# Mahogany Jewelery Box



## bcfunburst (Jan 14, 2012)

This is a long term project I started as a Christmas gift for the wife's G/F. The mahogany is all recycled and came to me free for hauling it away. I did a quick search on Google for ideas and made some changes to make this one a bit special. As you will notice I used 3 different kinds of hinges, so the doors would not conflict with each other and hit the brass knobs for the side compartments when opened wide. So far it has all worked out very well and will be done well in advance of this Christmas to come. The drawer fronts are all 1/8" Rosewood Veneer. The hardware except for the front door scissor hinges, came from Lee Valley. The final finish will be my preferred Teak Oil. The drawers will be lined with craft felt; colour yet to be decided. I did use a drawer lock miter bit to make the joints fit tight and square on these small drawers (4"X 8" X 1 1/4" deep). The jewellery box measures 16" H by 14" W by 6.5" D. I made a divot (with my table mount router and a pin arm router attachment) on the underside of the lid for a small mirror. Final sanding done with 240 grit. The last photo is the sample I looked at for inspiration for this project. I am always open to suggestions and comments as well as questions. No one is too old to learn some new tricks.


----------



## Stick486 (Jan 4, 2013)

that is a work of art...


----------



## Herb Stoops (Aug 28, 2012)

OMG,Reg, what a nice job. That is twice as HD as the pictured one. full 3/4" wood throughout. A lot more work too with the necklace racks on the sides instead of inside the doors. And a lot more drawer space,and the top that lifts too with added tray space. Woman can never have enough space for their jewelry, and they like the mirror handy like that while they get all dolled up. Good job, she ought to be especially pleased.

** What this task involves **
Continue the forum thread about the mahogany jewelry box, starting right after its last post.

** Extracted information **
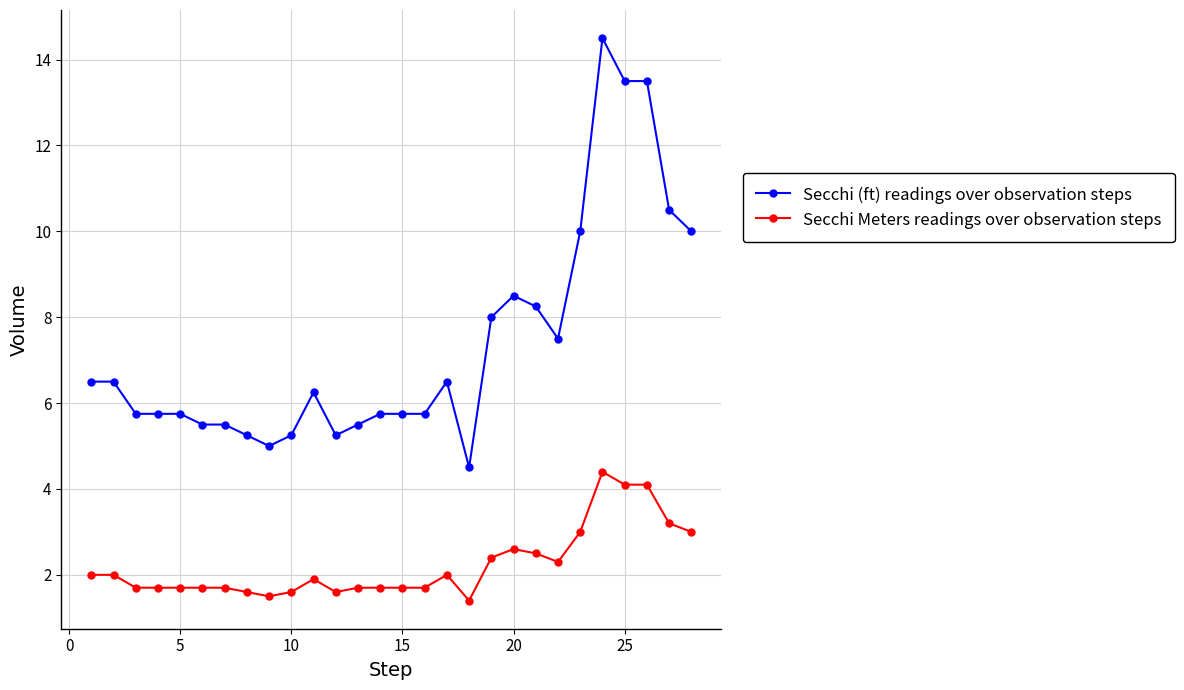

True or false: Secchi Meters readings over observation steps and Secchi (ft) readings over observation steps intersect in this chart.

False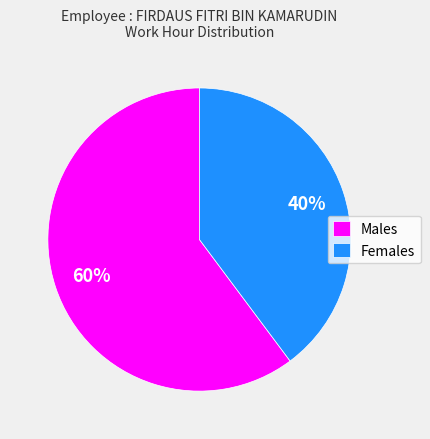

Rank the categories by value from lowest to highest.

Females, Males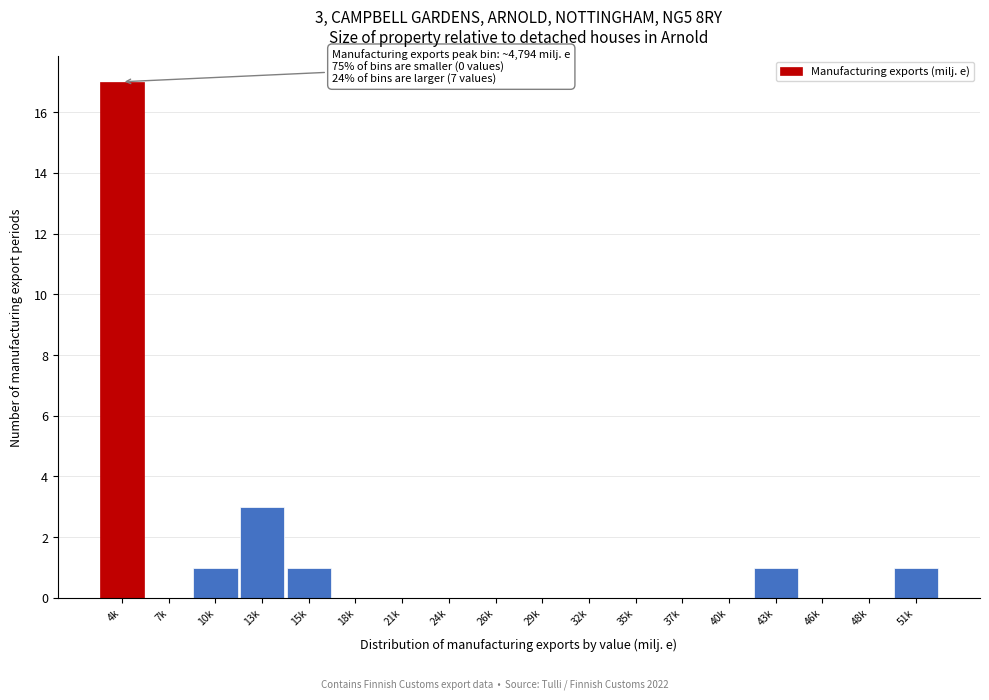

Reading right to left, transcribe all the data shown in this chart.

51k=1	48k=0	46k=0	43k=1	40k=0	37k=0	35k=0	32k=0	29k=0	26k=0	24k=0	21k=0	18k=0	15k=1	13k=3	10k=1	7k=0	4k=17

** Output of the task **
Herb


----------



## TwoSkies57 (Feb 23, 2009)

TOP shelf job there Reg.... very nicely done


----------



## old55 (Aug 11, 2013)

Brilliant.


----------



## Shop guy (Nov 22, 2012)

Plus 1 what every one already said. Very nice indeed.


----------



## DaninVan (Jan 1, 2012)

Most excellent, Reg. 
You know _your_ wife's going to want one now...
Filled.


----------



## bcfunburst (Jan 14, 2012)

DaninVan said:


> Most excellent, Reg.
> You know _your_ wife's going to want one now...
> Filled.


Hey Dan! I already made a jewellery box of Rosewood for my Wife. That's what got me into this project for her best friend. If you check my other uploads you will find a "Rosewood Jewellery Box"


----------



## DaninVan (Jan 1, 2012)

Right! I forgot. :yes4:


----------



## Bushwhacker (Jun 16, 2009)

Beautifully done.


----------



## Potowner1 (Feb 17, 2011)

Beautiful job Reg. A true craftsman. Thanks for sharing.


----------



## RainMan 2.0 (May 6, 2014)

Bushwhacker said:


> Beautifully done.


What Dave said


----------



## old coasty (Aug 15, 2014)

Wow !


----------



## bcfunburst (Jan 14, 2012)

*Thanks Friends*

Thank you Friends for your very kind comments. I am just so addicted to sawdust!! No lack of projects here. I will be doing a small machinist's tool box from scrap flooring and another Urn box, from Sapele Mahogany. That will keep me in sawdust for a while yet. Enjoy your Woodworking, and the long weekend (CDN)!


----------



## honesttjohn (Feb 17, 2015)

Stick486 said:


> that is a work of art...



That it is!!

HJ


----------



## TenGees (Sep 12, 2012)

Beautiful job, Reg. Love the unique side doors.


----------



## bcfunburst (Jan 14, 2012)

*Mahogany Jewelry Box Completion*

Finally got my PC back after two weeks in repair shop. No love for Windows 10 here. Luckily, all my photos were still stored on my camera cards. This box is made from reclaimed Mahogany and some left over Rosewood Veneer pieces. The other drawer pieces are various other wood bits. I just finished lining the box and drawers with sticky-backed craft felt. The hardware is all from Lee Valley tools, except for the front door scissor hinges. They are from some very old kitchen cabinets. I saved the hardware. These hinges worked perfect to assure NO contact of the front doors with the brass knobs of the side compartments. The finish is my preferred Teak Oil, multi coats, sanded with 400 grit, between coats. I love the look and shape of this piece. Hope you all like it too. I am always open to suggestions and new ideas. Thanks for looking in on my project.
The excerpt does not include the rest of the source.